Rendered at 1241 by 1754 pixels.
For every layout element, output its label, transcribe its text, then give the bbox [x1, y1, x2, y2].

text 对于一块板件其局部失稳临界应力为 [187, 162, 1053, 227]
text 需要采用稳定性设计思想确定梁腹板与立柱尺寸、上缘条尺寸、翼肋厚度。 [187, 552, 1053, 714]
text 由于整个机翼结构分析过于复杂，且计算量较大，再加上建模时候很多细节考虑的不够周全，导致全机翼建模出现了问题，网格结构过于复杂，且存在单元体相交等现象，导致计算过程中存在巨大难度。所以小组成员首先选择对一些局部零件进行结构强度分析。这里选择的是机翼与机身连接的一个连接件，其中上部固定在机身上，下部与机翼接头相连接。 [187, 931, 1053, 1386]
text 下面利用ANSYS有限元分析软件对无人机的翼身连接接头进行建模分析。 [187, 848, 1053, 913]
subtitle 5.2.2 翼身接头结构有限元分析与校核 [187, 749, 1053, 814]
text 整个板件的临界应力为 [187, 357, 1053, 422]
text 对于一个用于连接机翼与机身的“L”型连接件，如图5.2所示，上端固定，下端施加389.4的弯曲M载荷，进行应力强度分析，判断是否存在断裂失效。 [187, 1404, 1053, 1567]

To-do item: When the line containing "For every layout" is reached, return it and every later line through the end of the listing above, unaltered and alone.

Your solution:
For every layout element, output its label, transcribe its text, then give the bbox [x1, y1, x2, y2].

text 对于一块板件其局部失稳临界应力为 [187, 162, 1053, 227]
text 需要采用稳定性设计思想确定梁腹板与立柱尺寸、上缘条尺寸、翼肋厚度。 [187, 552, 1053, 714]
text 由于整个机翼结构分析过于复杂，且计算量较大，再加上建模时候很多细节考虑的不够周全，导致全机翼建模出现了问题，网格结构过于复杂，且存在单元体相交等现象，导致计算过程中存在巨大难度。所以小组成员首先选择对一些局部零件进行结构强度分析。这里选择的是机翼与机身连接的一个连接件，其中上部固定在机身上，下部与机翼接头相连接。 [187, 931, 1053, 1386]
text 下面利用ANSYS有限元分析软件对无人机的翼身连接接头进行建模分析。 [187, 848, 1053, 913]
subtitle 5.2.2 翼身接头结构有限元分析与校核 [187, 749, 1053, 814]
text 整个板件的临界应力为 [187, 357, 1053, 422]
text 对于一个用于连接机翼与机身的“L”型连接件，如图5.2所示，上端固定，下端施加389.4的弯曲M载荷，进行应力强度分析，判断是否存在断裂失效。 [187, 1404, 1053, 1567]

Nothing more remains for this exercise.